__TASK__: The reply should consist of one number, the count of lines below in which the word "with" appears.

[Stored items]
───
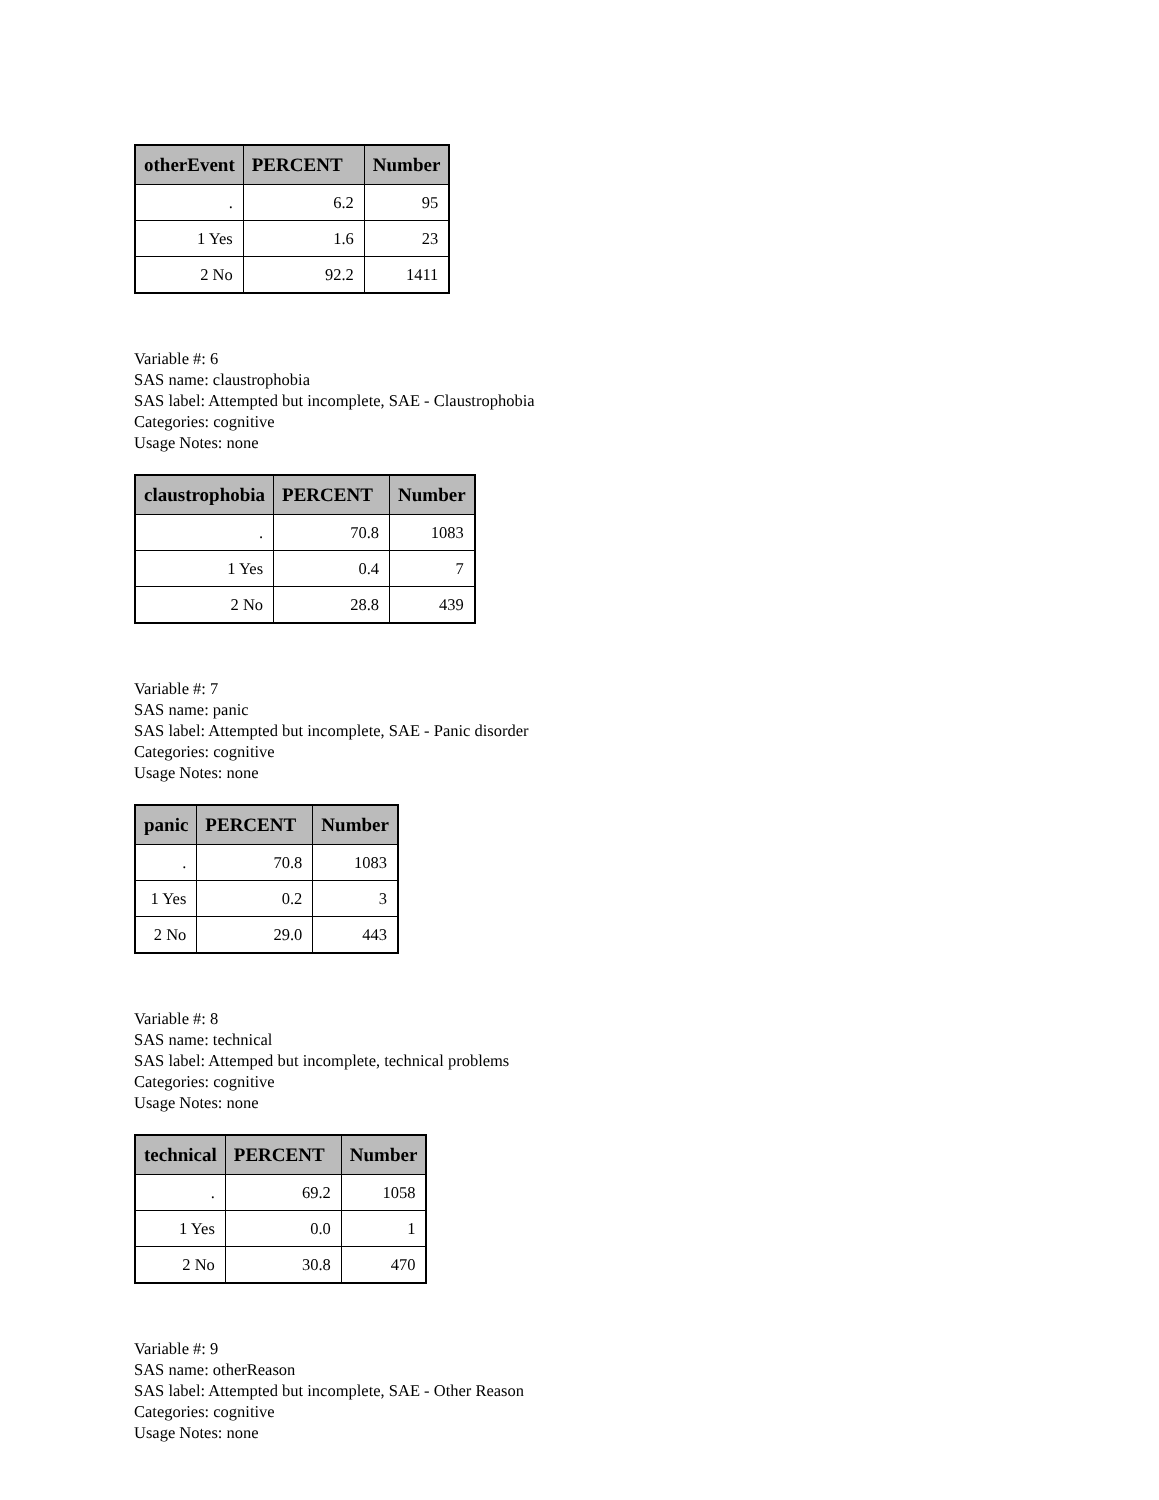| otherEvent | PERCENT | Number |
| --- | --- | --- |
| . | 6.2 | 95 |
| 1 Yes | 1.6 | 23 |
| 2 No | 92.2 | 1411 |
Variable #: 6
SAS name: claustrophobia
SAS label: Attempted but incomplete, SAE - Claustrophobia
Categories: cognitive
Usage Notes: none
| claustrophobia | PERCENT | Number |
| --- | --- | --- |
| . | 70.8 | 1083 |
| 1 Yes | 0.4 | 7 |
| 2 No | 28.8 | 439 |
Variable #: 7
SAS name: panic
SAS label: Attempted but incomplete, SAE - Panic disorder
Categories: cognitive
Usage Notes: none
| panic | PERCENT | Number |
| --- | --- | --- |
| . | 70.8 | 1083 |
| 1 Yes | 0.2 | 3 |
| 2 No | 29.0 | 443 |
Variable #: 8
SAS name: technical
SAS label: Attemped but incomplete, technical problems
Categories: cognitive
Usage Notes: none
| technical | PERCENT | Number |
| --- | --- | --- |
| . | 69.2 | 1058 |
| 1 Yes | 0.0 | 1 |
| 2 No | 30.8 | 470 |
Variable #: 9
SAS name: otherReason
SAS label: Attempted but incomplete, SAE - Other Reason
Categories: cognitive
Usage Notes: none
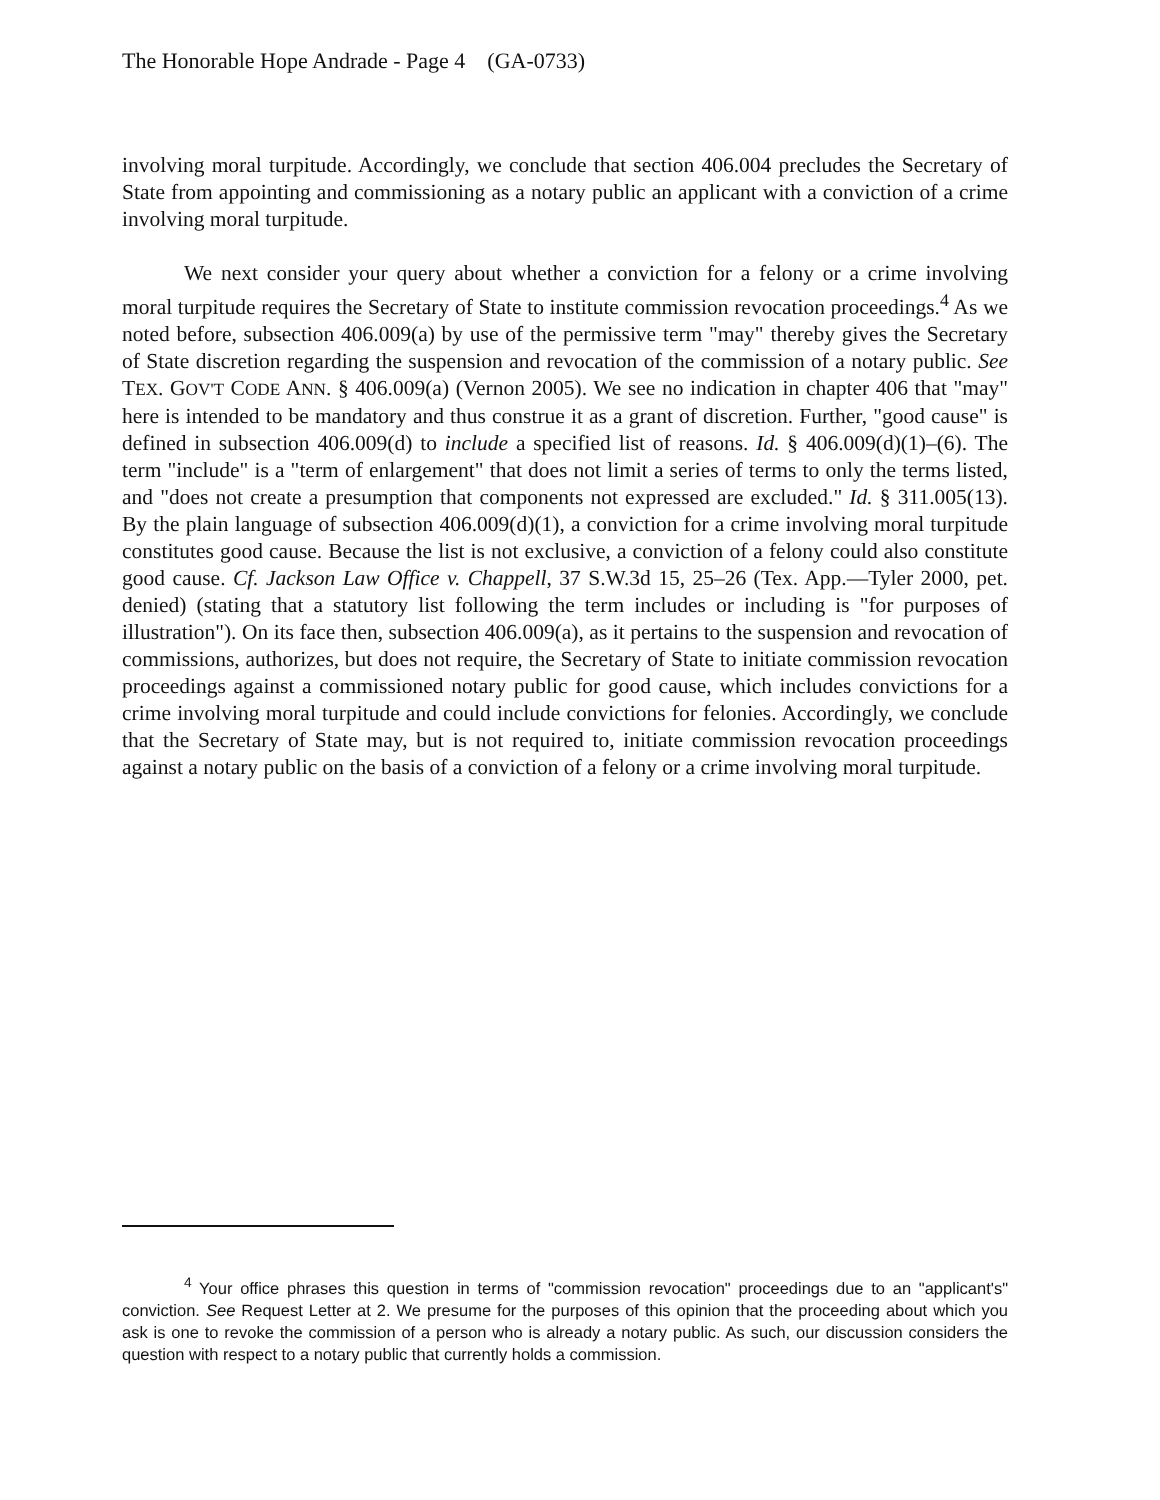The Honorable Hope Andrade - Page 4 (GA-0733)
involving moral turpitude. Accordingly, we conclude that section 406.004 precludes the Secretary of State from appointing and commissioning as a notary public an applicant with a conviction of a crime involving moral turpitude.
We next consider your query about whether a conviction for a felony or a crime involving moral turpitude requires the Secretary of State to institute commission revocation proceedings.<sup>4</sup> As we noted before, subsection 406.009(a) by use of the permissive term "may" thereby gives the Secretary of State discretion regarding the suspension and revocation of the commission of a notary public. See TEX. GOV'T CODE ANN. § 406.009(a) (Vernon 2005). We see no indication in chapter 406 that "may" here is intended to be mandatory and thus construe it as a grant of discretion. Further, "good cause" is defined in subsection 406.009(d) to include a specified list of reasons. Id. § 406.009(d)(1)–(6). The term "include" is a "term of enlargement" that does not limit a series of terms to only the terms listed, and "does not create a presumption that components not expressed are excluded." Id. § 311.005(13). By the plain language of subsection 406.009(d)(1), a conviction for a crime involving moral turpitude constitutes good cause. Because the list is not exclusive, a conviction of a felony could also constitute good cause. Cf. Jackson Law Office v. Chappell, 37 S.W.3d 15, 25–26 (Tex. App.—Tyler 2000, pet. denied) (stating that a statutory list following the term includes or including is "for purposes of illustration"). On its face then, subsection 406.009(a), as it pertains to the suspension and revocation of commissions, authorizes, but does not require, the Secretary of State to initiate commission revocation proceedings against a commissioned notary public for good cause, which includes convictions for a crime involving moral turpitude and could include convictions for felonies. Accordingly, we conclude that the Secretary of State may, but is not required to, initiate commission revocation proceedings against a notary public on the basis of a conviction of a felony or a crime involving moral turpitude.
<sup>4</sup> Your office phrases this question in terms of "commission revocation" proceedings due to an "applicant's" conviction. See Request Letter at 2. We presume for the purposes of this opinion that the proceeding about which you ask is one to revoke the commission of a person who is already a notary public. As such, our discussion considers the question with respect to a notary public that currently holds a commission.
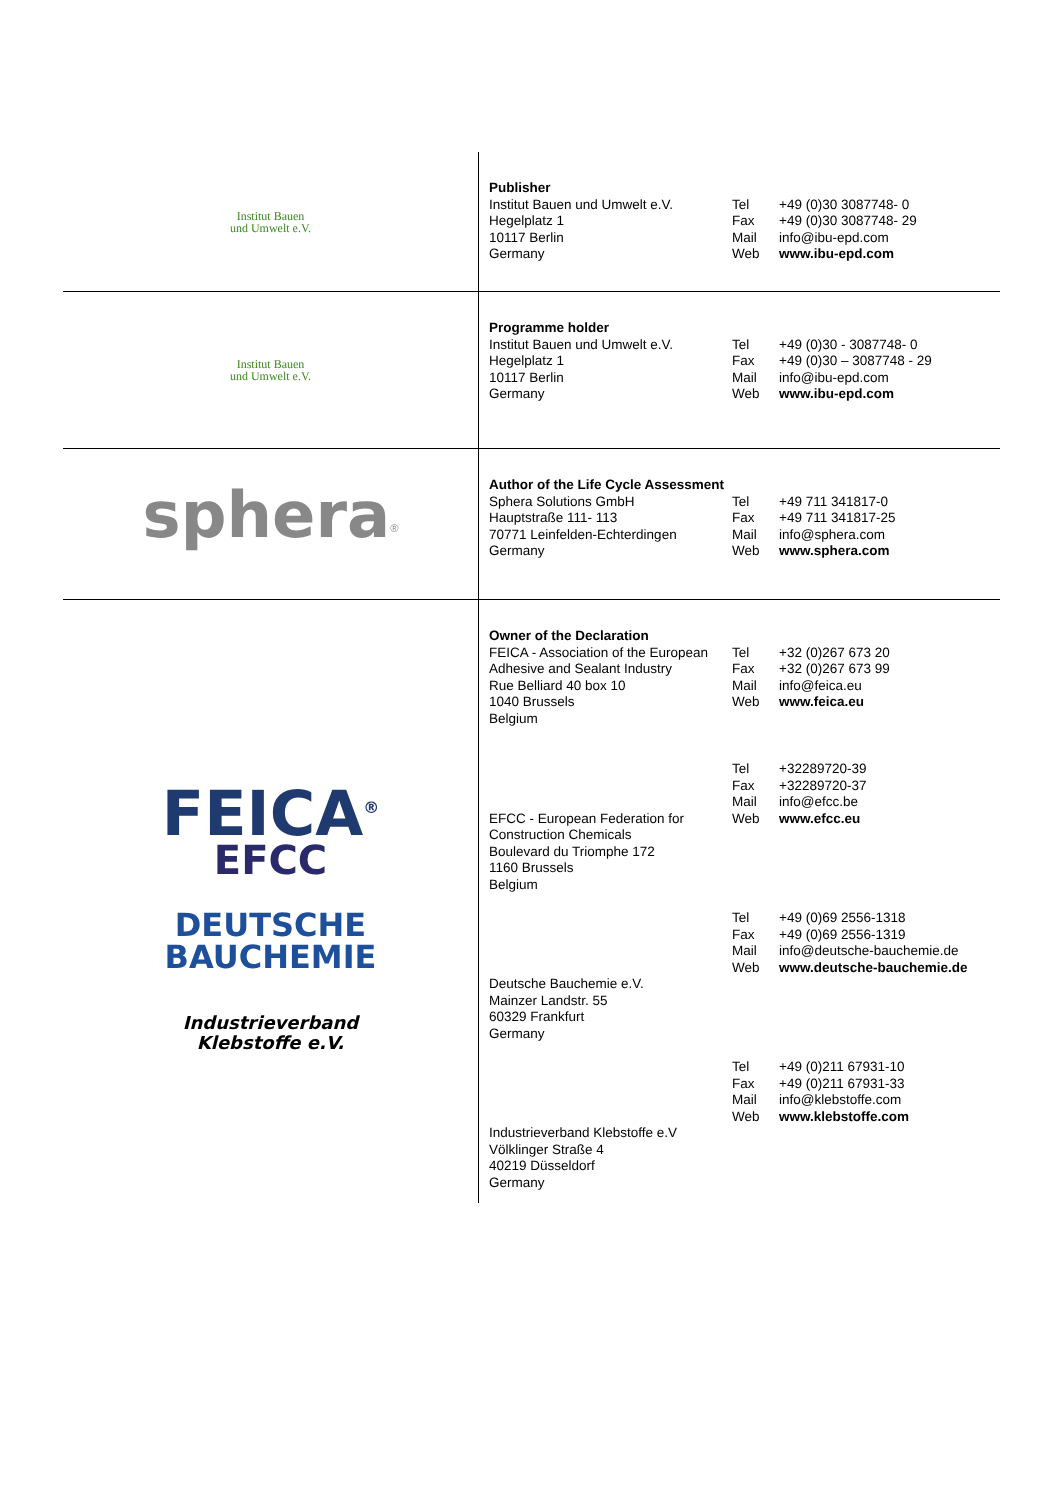| Institut Bauen und Umwelt e.V. | Publisher Institut Bauen und Umwelt e.V. Hegelplatz 1 10117 Berlin Germany Tel Fax Mail Web +49 (0)30 3087748- 0 +49 (0)30 3087748- 29 info@ibu-epd.com www.ibu-epd.com |
| Institut Bauen und Umwelt e.V. | Programme holder Institut Bauen und Umwelt e.V. Hegelplatz 1 10117 Berlin Germany Tel Fax Mail Web +49 (0)30 - 3087748- 0 +49 (0)30 – 3087748 - 29 info@ibu-epd.com www.ibu-epd.com |
| sphera<sup>®</sup> | Author of the Life Cycle Assessment Sphera Solutions GmbH Hauptstraße 111- 113 70771 Leinfelden-Echterdingen Germany Tel Fax Mail Web +49 711 341817-0 +49 711 341817-25 info@sphera.com www.sphera.com |
| FEICA<sup>®</sup> EFCC DEUTSCHE BAUCHEMIE Industrieverband Klebstoffe e.V. | Owner of the Declaration FEICA - Association of the European Adhesive and Sealant Industry Rue Belliard 40 box 10 1040 Brussels Belgium Tel Fax Mail Web +32 (0)267 673 20 +32 (0)267 673 99 info@feica.eu www.feica.eu EFCC - European Federation for Construction Chemicals Boulevard du Triomphe 172 1160 Brussels Belgium Tel Fax Mail Web +32289720-39 +32289720-37 info@efcc.be www.efcc.eu Deutsche Bauchemie e.V. Mainzer Landstr. 55 60329 Frankfurt Germany Tel Fax Mail Web +49 (0)69 2556-1318 +49 (0)69 2556-1319 info@deutsche-bauchemie.de www.deutsche-bauchemie.de Industrieverband Klebstoffe e.V Völklinger Straße 4 40219 Düsseldorf Germany Tel Fax Mail Web +49 (0)211 67931-10 +49 (0)211 67931-33 info@klebstoffe.com www.klebstoffe.com |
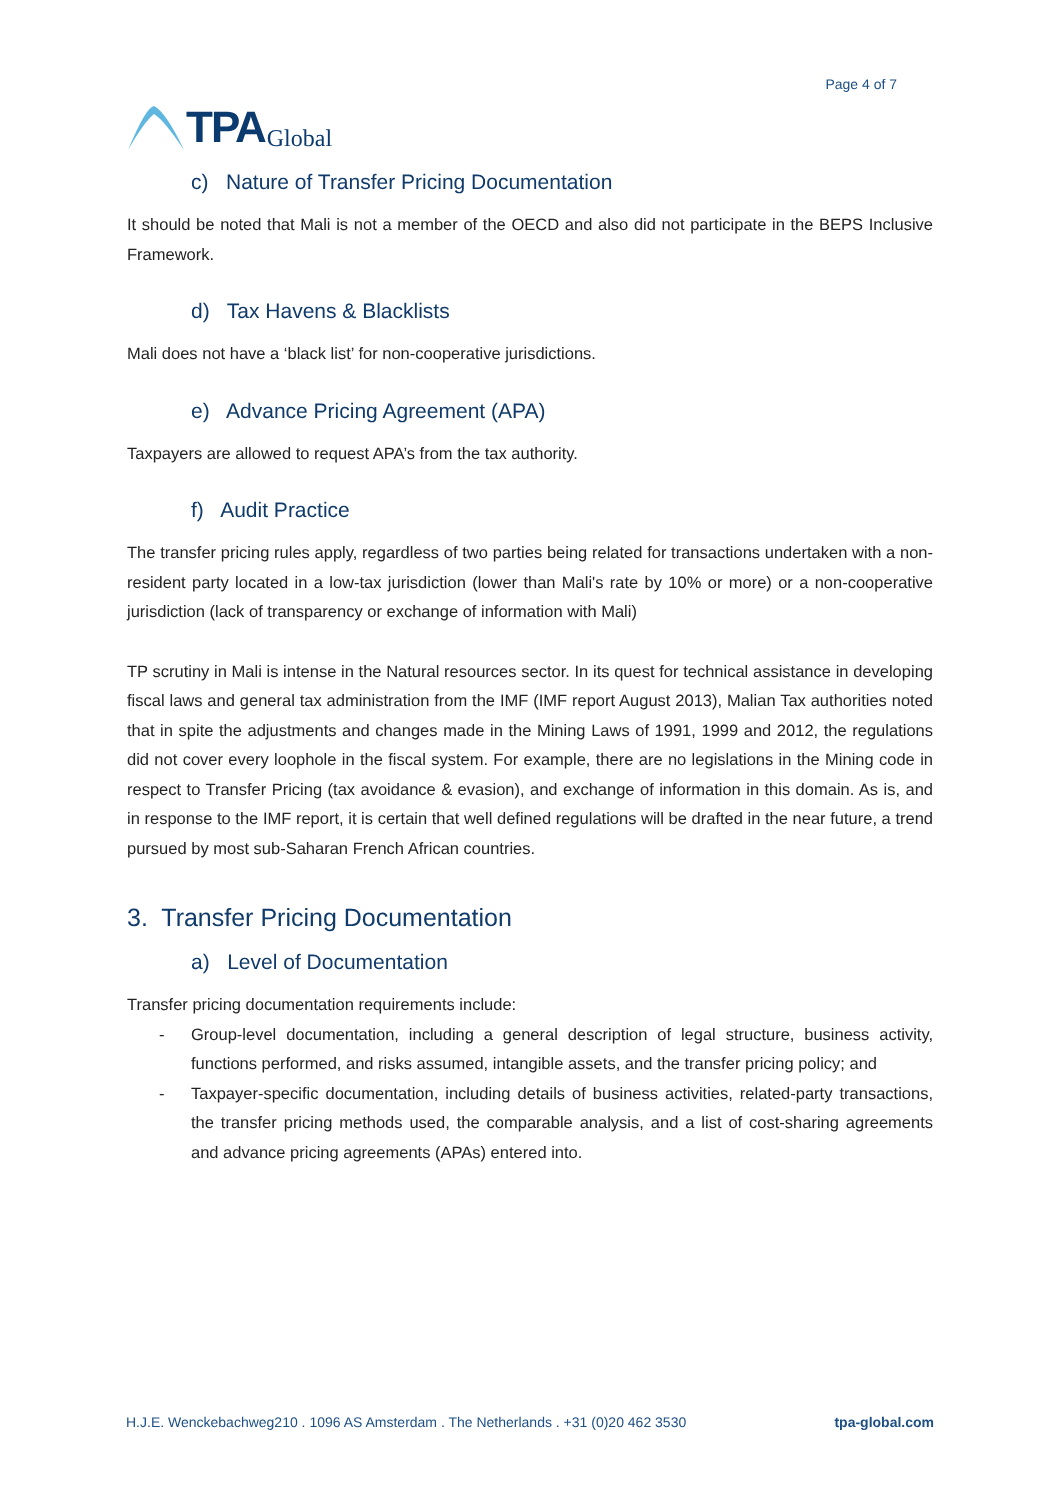TPA Global
Page 4 of 7
c) Nature of Transfer Pricing Documentation
It should be noted that Mali is not a member of the OECD and also did not participate in the BEPS Inclusive Framework.
d) Tax Havens & Blacklists
Mali does not have a ‘black list’ for non-cooperative jurisdictions.
e) Advance Pricing Agreement (APA)
Taxpayers are allowed to request APA’s from the tax authority.
f) Audit Practice
The transfer pricing rules apply, regardless of two parties being related for transactions undertaken with a non-resident party located in a low-tax jurisdiction (lower than Mali's rate by 10% or more) or a non-cooperative jurisdiction (lack of transparency or exchange of information with Mali)
TP scrutiny in Mali is intense in the Natural resources sector. In its quest for technical assistance in developing fiscal laws and general tax administration from the IMF (IMF report August 2013), Malian Tax authorities noted that in spite the adjustments and changes made in the Mining Laws of 1991, 1999 and 2012, the regulations did not cover every loophole in the fiscal system. For example, there are no legislations in the Mining code in respect to Transfer Pricing (tax avoidance & evasion), and exchange of information in this domain. As is, and in response to the IMF report, it is certain that well defined regulations will be drafted in the near future, a trend pursued by most sub-Saharan French African countries.
3. Transfer Pricing Documentation
a) Level of Documentation
Transfer pricing documentation requirements include:
- Group-level documentation, including a general description of legal structure, business activity, functions performed, and risks assumed, intangible assets, and the transfer pricing policy; and
- Taxpayer-specific documentation, including details of business activities, related-party transactions, the transfer pricing methods used, the comparable analysis, and a list of cost-sharing agreements and advance pricing agreements (APAs) entered into.
H.J.E. Wenckebachweg210 . 1096 AS Amsterdam . The Netherlands . +31 (0)20 462 3530 tpa-global.com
───
__ANSWER BELOW__: 3